Jakarta – Anggota DPR RI dari Daerah Pemilihan Sumatera Barat, Nevi Zuairina, mendesak pemerintah pusat untuk menetapkan status bencana alam nasional terhadap musibah banjir bandang dan tanah longsor yang melanda Aceh, Sumatera Utara, dan Sumatera Barat. Desakan ini muncul seiring dengan meningkatnya jumlah korban jiwa dan kerusakan yang meluas di tiga provinsi tersebut.
Pada hari Sabtu (29/11/2025), Nevi menyampaikan keprihatinannya atas bencana hidrometeorologis yang telah merenggut ratusan nyawa dan menyebabkan penderitaan bagi banyak keluarga. “Musibah ini selain berupa deretan angka duka nestapa, juga sebagai kisah kehilangan, perjuangan, dan harapan yang teruji. Semoga seluruh korban diberi kekuatan menghadapi cobaan ini,” ujarnya.
Menurut data dari BNPB hingga Jumat (28/11), sebanyak 174 orang meninggal dunia akibat bencana tersebut, dengan jumlah korban terbanyak berasal dari Sumatera Utara, yaitu 116 orang. Selain itu, 42 orang masih dinyatakan hilang.
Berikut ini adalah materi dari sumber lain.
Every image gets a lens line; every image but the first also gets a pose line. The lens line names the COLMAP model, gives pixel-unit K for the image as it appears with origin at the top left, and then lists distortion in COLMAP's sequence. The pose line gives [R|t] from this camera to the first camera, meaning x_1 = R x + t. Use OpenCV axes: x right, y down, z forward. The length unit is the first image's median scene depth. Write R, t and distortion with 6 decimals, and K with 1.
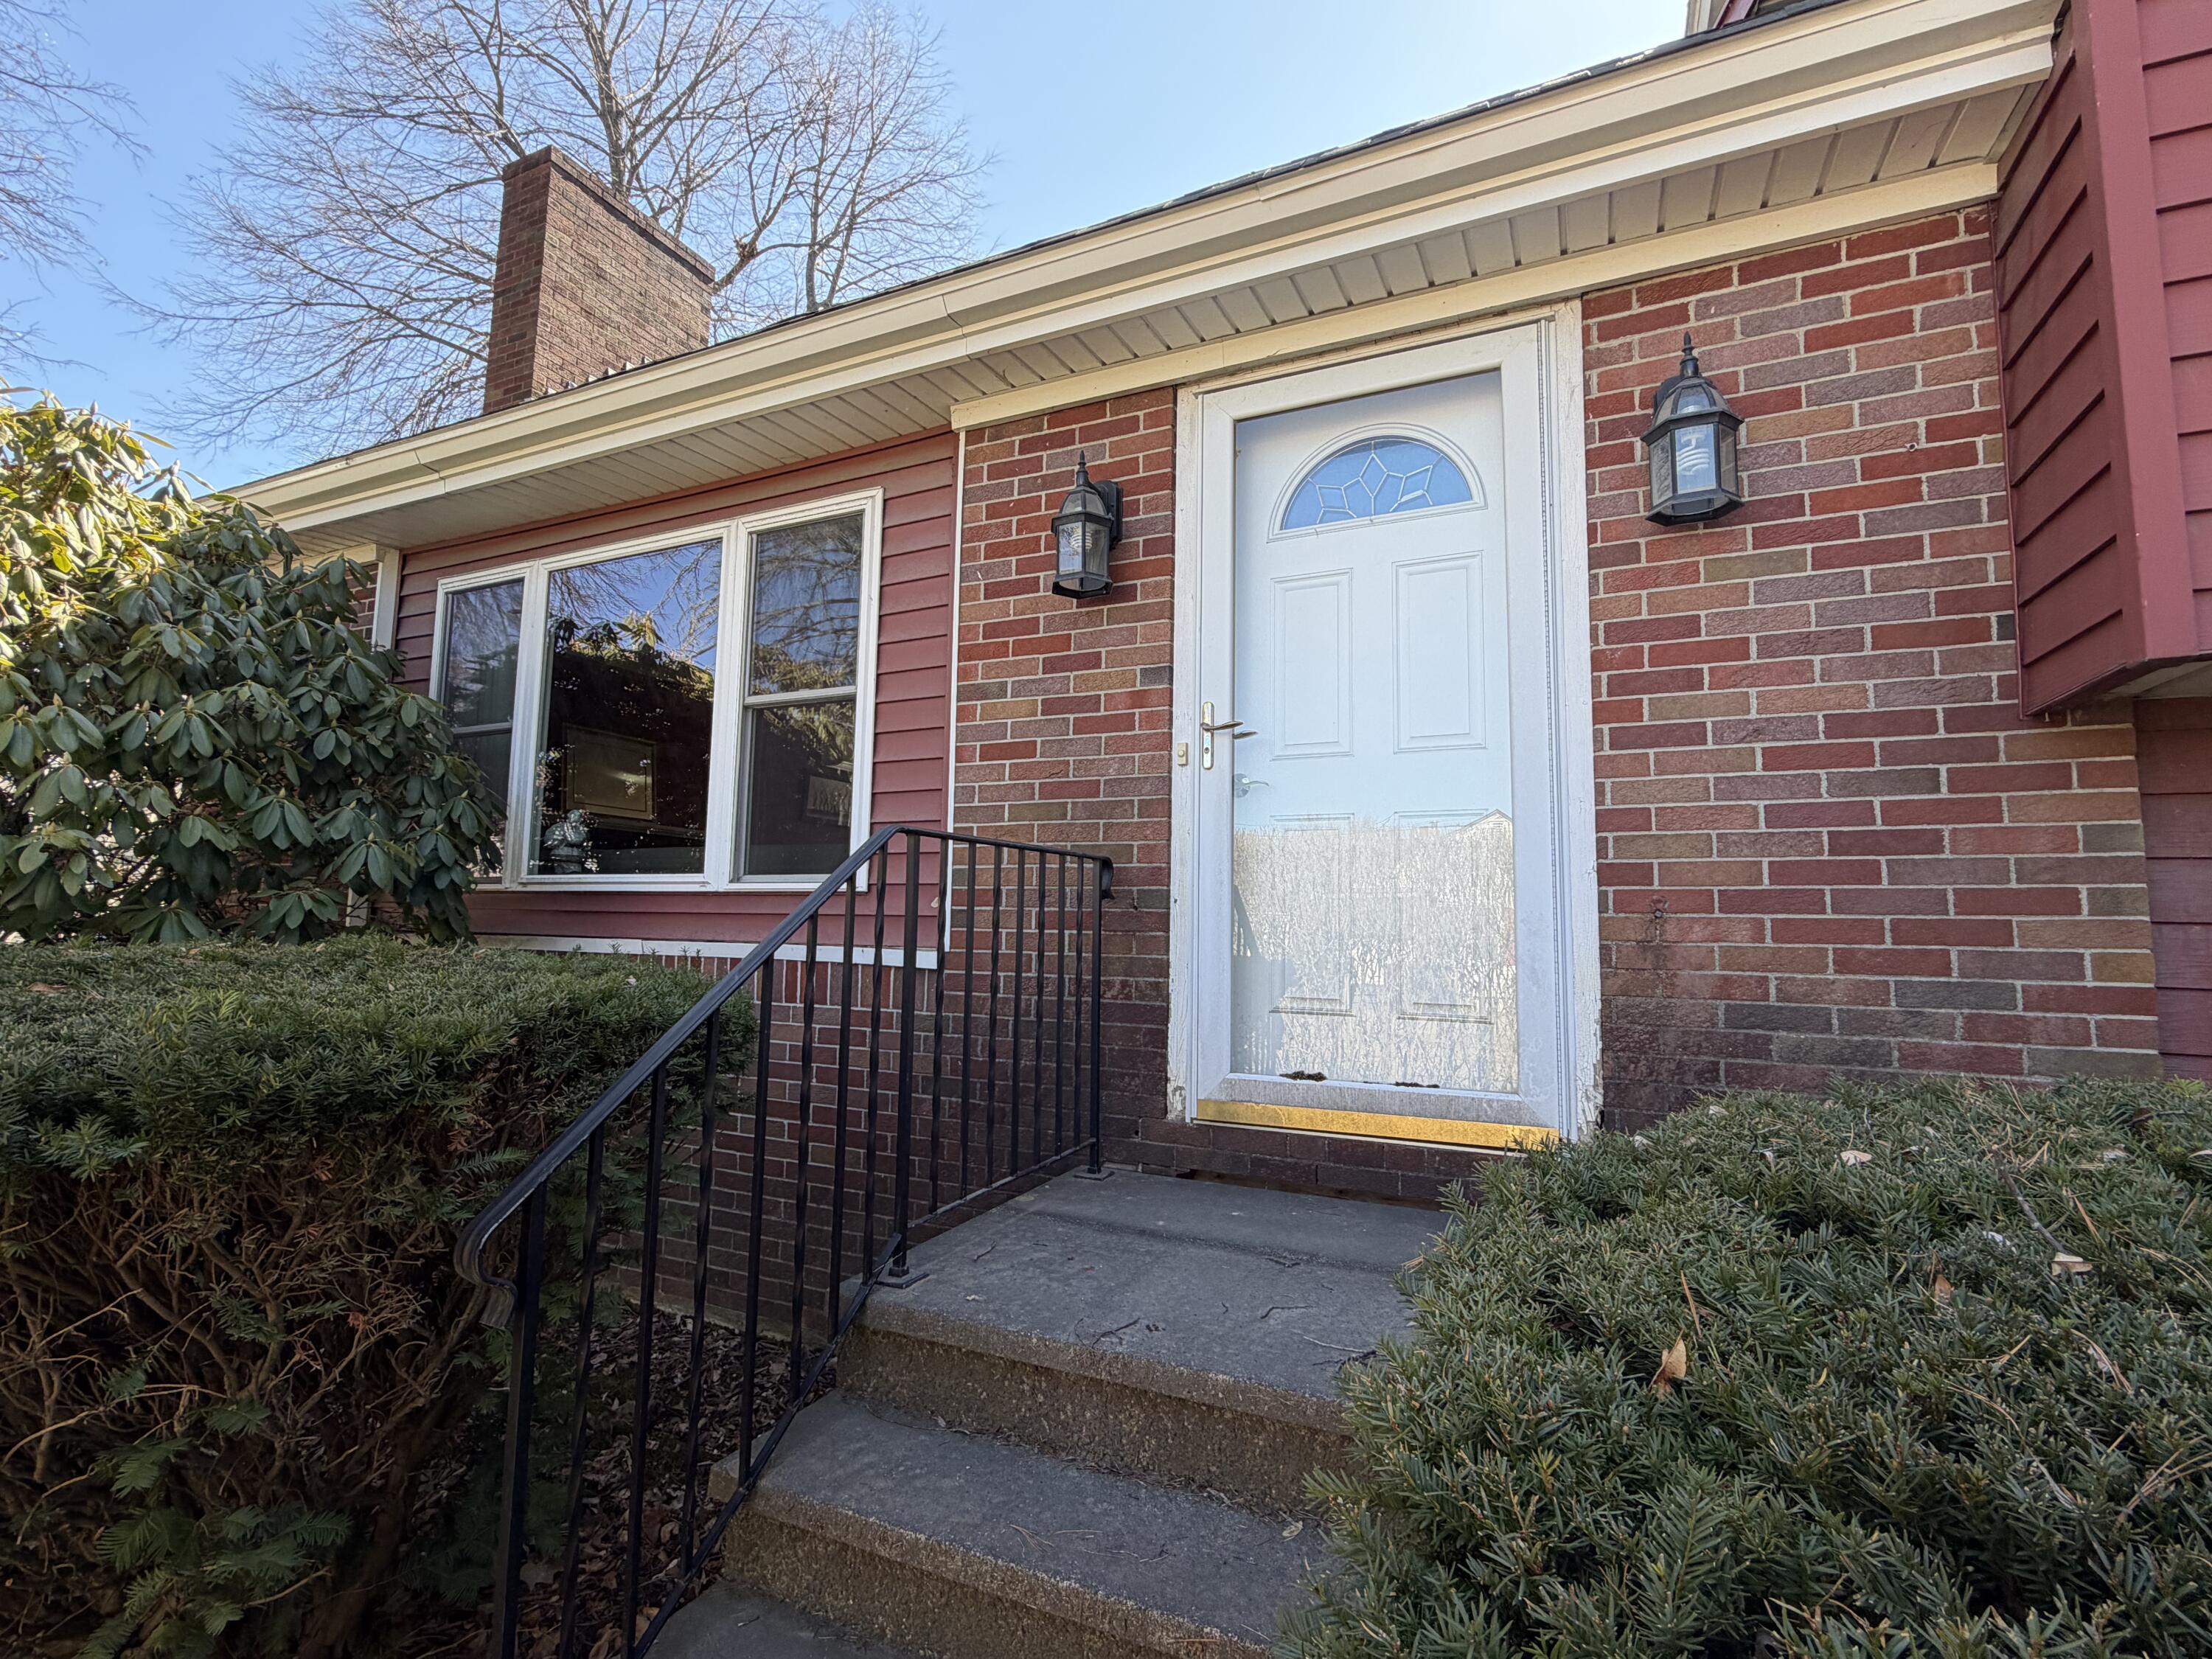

Melihat dampak yang begitu besar, Nevi menekankan pentingnya penetapan status bencana nasional. Menurutnya, status ini akan mempermudah akses terhadap sumber daya dan mempercepat proses penanganan serta pemulihan wilayah terdampak. “Penetapan status bencana nasional penting dilakukan agar penanganannya dapat dipercepat dan ditangani secara terpadu oleh pemerintah pusat,” tegasnya.
Selain itu, Nevi juga meminta Pemerintah Provinsi Sumatera Barat untuk segera melakukan investigasi mendalam terhadap penyebab banjir di wilayah nagari. Ia menekankan bahwa pemahaman terhadap akar masalah adalah kunci untuk mencegah terulangnya bencana serupa di masa depan. “Kita harus menelusuri penyebabnya, mencari fakta, dan memastikan ada solusi nyata bagi masyarakat. Jangan sampai luka ini terulang,” pungkasnya.
Sebagai bentuk solidaritas, Nevi mengajak seluruh masyarakat Indonesia untuk mendoakan para korban dan keluarga yang ditinggalkan agar diberikan kekuatan dan ketabahan dalam menghadapi situasi sulit ini.